Required work
In the entries below, count the lines that contain the word "recién" and give only that number.
+++
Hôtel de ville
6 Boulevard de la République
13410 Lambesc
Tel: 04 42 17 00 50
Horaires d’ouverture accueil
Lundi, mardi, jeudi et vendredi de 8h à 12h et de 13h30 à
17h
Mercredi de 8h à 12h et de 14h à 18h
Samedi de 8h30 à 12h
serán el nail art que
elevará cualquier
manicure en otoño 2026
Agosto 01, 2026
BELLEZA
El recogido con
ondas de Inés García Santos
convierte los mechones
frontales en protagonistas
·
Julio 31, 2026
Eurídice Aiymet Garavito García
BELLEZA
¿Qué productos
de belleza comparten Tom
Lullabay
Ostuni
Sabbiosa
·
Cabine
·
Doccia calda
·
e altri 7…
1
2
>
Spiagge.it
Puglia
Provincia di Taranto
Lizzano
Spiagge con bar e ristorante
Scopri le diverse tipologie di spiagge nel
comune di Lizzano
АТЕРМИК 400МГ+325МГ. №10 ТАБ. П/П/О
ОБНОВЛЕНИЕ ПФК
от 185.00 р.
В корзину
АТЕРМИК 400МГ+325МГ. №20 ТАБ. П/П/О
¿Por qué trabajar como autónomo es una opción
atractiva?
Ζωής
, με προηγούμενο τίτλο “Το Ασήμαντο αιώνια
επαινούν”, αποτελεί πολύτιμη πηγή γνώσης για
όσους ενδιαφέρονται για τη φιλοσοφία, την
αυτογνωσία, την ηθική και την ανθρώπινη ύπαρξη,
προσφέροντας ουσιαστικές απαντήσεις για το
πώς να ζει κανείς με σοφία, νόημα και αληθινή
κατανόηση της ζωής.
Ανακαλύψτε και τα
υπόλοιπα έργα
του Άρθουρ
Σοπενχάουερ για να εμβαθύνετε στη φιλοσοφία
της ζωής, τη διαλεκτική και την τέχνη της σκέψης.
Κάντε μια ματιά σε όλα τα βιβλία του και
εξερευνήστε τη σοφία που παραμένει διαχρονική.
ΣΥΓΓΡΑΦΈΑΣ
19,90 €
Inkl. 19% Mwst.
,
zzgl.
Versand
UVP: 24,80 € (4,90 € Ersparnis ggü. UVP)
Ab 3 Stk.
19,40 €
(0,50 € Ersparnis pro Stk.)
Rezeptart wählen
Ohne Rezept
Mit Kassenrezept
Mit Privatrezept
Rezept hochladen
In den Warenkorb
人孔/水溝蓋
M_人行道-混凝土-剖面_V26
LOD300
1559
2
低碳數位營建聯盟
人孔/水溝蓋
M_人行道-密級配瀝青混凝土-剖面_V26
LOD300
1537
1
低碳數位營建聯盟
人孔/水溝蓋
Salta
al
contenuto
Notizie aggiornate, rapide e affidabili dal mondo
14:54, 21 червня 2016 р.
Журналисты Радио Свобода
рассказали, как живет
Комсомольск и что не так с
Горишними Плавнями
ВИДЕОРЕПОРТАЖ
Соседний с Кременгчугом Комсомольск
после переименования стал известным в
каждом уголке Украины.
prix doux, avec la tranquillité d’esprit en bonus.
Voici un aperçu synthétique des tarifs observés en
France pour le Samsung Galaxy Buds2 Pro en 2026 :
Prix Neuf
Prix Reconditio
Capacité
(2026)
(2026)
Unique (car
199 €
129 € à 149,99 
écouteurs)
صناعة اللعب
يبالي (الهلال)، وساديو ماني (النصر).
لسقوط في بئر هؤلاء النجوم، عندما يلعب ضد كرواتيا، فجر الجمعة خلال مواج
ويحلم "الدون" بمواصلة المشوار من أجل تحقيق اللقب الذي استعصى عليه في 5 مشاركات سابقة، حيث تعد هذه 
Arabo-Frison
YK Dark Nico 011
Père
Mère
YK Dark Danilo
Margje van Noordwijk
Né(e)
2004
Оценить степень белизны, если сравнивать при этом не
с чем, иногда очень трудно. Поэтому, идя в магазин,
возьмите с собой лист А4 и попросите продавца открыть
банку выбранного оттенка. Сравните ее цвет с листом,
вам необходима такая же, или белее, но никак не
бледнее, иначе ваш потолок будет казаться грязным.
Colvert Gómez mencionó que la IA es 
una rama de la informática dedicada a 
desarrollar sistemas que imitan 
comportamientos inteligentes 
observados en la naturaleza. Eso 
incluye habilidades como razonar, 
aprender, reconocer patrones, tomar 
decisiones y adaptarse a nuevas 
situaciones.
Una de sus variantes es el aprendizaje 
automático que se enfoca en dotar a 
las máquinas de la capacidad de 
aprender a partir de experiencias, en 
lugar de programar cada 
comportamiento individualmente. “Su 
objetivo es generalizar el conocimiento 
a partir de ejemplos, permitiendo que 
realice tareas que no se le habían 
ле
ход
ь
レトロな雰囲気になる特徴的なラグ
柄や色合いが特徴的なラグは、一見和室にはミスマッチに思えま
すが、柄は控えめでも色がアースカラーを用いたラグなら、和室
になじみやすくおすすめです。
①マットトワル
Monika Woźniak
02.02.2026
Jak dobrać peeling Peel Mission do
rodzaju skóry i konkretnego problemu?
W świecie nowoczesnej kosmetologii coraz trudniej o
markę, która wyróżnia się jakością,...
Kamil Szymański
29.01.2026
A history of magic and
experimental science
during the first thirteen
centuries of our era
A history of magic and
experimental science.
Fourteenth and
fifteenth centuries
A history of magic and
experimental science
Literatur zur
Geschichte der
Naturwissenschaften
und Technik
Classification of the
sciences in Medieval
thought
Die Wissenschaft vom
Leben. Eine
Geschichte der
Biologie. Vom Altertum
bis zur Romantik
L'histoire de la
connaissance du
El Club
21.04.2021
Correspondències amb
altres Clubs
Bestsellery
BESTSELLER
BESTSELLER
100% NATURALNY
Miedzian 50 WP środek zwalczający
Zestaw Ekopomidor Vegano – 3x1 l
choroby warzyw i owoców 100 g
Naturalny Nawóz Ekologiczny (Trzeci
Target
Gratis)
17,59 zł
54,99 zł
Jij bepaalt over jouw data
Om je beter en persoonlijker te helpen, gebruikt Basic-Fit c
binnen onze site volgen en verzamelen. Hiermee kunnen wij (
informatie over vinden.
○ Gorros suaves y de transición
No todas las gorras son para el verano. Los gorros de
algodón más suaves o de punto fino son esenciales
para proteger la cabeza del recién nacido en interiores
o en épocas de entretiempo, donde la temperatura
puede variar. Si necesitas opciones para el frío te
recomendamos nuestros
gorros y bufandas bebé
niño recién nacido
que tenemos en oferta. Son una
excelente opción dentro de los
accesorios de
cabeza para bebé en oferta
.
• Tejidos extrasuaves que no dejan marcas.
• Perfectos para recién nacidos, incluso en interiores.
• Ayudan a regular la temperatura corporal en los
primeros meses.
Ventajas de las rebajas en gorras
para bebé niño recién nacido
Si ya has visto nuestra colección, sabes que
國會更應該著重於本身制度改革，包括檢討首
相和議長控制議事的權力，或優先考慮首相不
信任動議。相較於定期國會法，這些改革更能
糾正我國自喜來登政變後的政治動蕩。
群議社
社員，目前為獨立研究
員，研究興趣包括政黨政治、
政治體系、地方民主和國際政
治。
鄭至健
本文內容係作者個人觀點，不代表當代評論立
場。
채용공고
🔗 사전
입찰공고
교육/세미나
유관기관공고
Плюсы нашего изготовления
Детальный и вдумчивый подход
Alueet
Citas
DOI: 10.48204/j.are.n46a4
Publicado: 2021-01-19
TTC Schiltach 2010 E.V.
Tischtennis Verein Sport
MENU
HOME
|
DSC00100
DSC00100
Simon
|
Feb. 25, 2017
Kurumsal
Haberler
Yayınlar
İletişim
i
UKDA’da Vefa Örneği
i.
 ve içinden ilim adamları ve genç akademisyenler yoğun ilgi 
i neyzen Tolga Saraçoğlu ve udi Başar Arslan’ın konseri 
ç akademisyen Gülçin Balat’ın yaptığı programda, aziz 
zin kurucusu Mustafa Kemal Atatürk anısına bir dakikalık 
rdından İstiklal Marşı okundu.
+++
Solution for this exercise
4